February 25, 2020
This blog features stories about the Wheaton College Graduate School. Recent alumna Fei Yee '19 and School of Psychology, Counseling, and Therapy professor, Dr. Jake Johnson, share their experience of the integration of faith and practice in Wheaton's M.A. Marriage and Family Therapy program.
Personal, Christian, and Professional: Integration in the MFT Program
The M.A. in Marriage and Family Therapy mission is to “form Marriage and Family Therapists who are clinically skilled and who integrate their personhood as followers of Christ in their professional and personal lives.” This mission beautifully illustrates Wheaton’s integrative approach to personal, spiritual, and professional development. Wheaton’s MFT faculty focus on both the professional and the personal growth of their students, and believe that therapists can integrate the Christian faith within their professional practice.
This mentality is what first drew Fei Yee M.A. ’19 to the Wheaton College Graduate School and the MFT program. Following her interview for the program, Fei’s first impression was that the M.A. in MFT “seemed like it would be a place where I will be challenged to grow both as a clinician and as a person.”
Fei continued to experience this integrated approach throughout her time in the MFT program. “What surprised me first, and then again and again, was how the professors invested in students' personal well-being and growth.”
Fei’s experience speaks to the MFT faculty’s intentional and holistic approach to professional development. The professors in the program take seriously both rigorous academics and the importance of the individual person of the therapist, believing that both are essential in the formation of successful Marriage and Family Therapists. Fei remarks that her professors modeled vulnerability, and that they encouraged their students to do the same through considering their families of origin and their own stories of personal and relational development.

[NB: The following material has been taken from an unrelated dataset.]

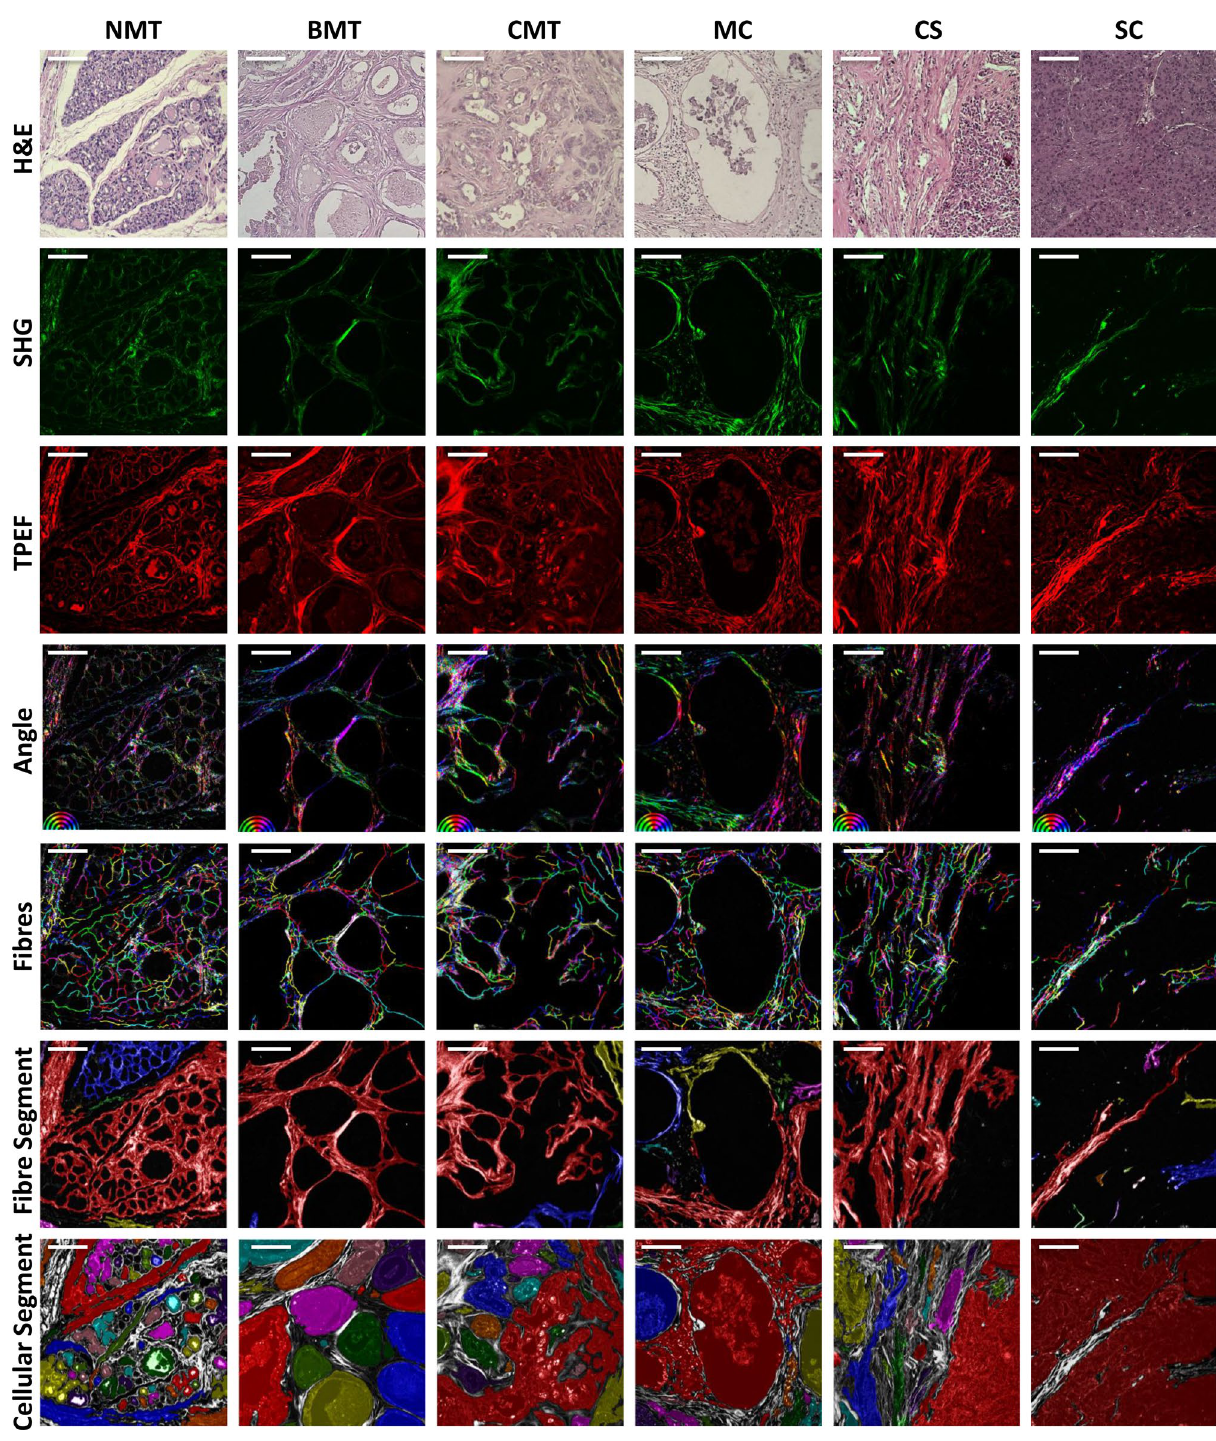
Figure 1. Acquired images: the optical microscopy H&E (first row), SHG (second row), TPEF (third row) and the images extracted by the software: a colour map image with the angle distribution of the collagen fibre orientation in the tissue (fourth row, angle colour map at the bottom left hand side), the extracted collagen fibres with each fiber in a random colour (fifth row), the fibre segment (sixth row) and the cellular segments (seventh row) for the histological types in the columns NMT, BMT, CMT, MC, CS, SC. Each connected fibre and cellular segment is presented in a random colour. The scale bar is 100 µ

Fei, now an Associate Licensed Marriage and Family Therapist in a local Marriage and Family Therapy clinic, notes that the best part of her MFT training at Wheaton is that it was just the beginning. “The real perk of being a therapist is that the learning never stops. As our professors said, ‘we cannot take our clients further than we have gone ourselves.’ This is a career where personal growth and professional growth feed off each other.”
The MFT program also seeks to integrate both faith and professional practice. Dr. Jake Johnson, Assistant Professor of Marriage and Family Therapy and MFT Clinical Training Coordinator, was somewhat surprised by this when he first joined the faculty of the School of Psychology, Counseling, and Therapy.

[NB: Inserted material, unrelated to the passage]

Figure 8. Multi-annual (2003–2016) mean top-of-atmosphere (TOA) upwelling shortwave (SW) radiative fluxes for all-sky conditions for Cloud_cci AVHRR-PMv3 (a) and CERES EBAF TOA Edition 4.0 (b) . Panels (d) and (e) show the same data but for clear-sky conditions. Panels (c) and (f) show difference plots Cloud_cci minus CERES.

“For the longest time I thought that I had to keep my Christian faith and my professional practice in separate ‘buckets.’ My training had led me to believe that it would be unethical for me to allow these buckets to spill over and mix together.”
Despite the nagging feeling that much of who he was as a marriage and family therapist was informed by his Christian faith, Dr. Johnson worked hard to keep his professional bucket and Christian faith bucket separate until joining Wheaton’s faculty in 2013.
“When I arrived at Wheaton, I was surprised to see that many of my colleagues invited the spillover that I had been previously trained to avoid at all costs!” Johnson notes. “It has been a liberating journey to see that my Christian faith bucket can be responsibly spilled into my professional practice bucket without causing harm to myself or my clients. It has been freeing for me to come to understand that the ways in which I demonstrate humility, hospitality, and the love of Christ to my clients can fall within the bounds of the MFT code of ethics while also being congruent with Jesus’ call for me to love my neighbor as myself.”
Dr. Johnson now leads the Systematic Integration Lab. In this lab, Dr. Johnson and his colleagues investigate how to best educate and train MFT students, both from Wheaton and from other faith-based MFT programs, to mix the contents of their Christian faith buckets with their MFT buckets in an ethical manner that honors wherever clients may find themselves in relation to matters of religion and spirituality.
Dr. Johnson’s hope is that all MFT students can learn how to mix their buckets well, that they will grow both personally and professionally, and that they are ultimately formed practitioners both by the best available professional and academic resources and by their identities as followers of Jesus.
At the Wheaton College Graduate School, students become clinically and relationally competent therapists to meet the field's growing need, with a focus on interpersonal justice and Christian distinctiveness.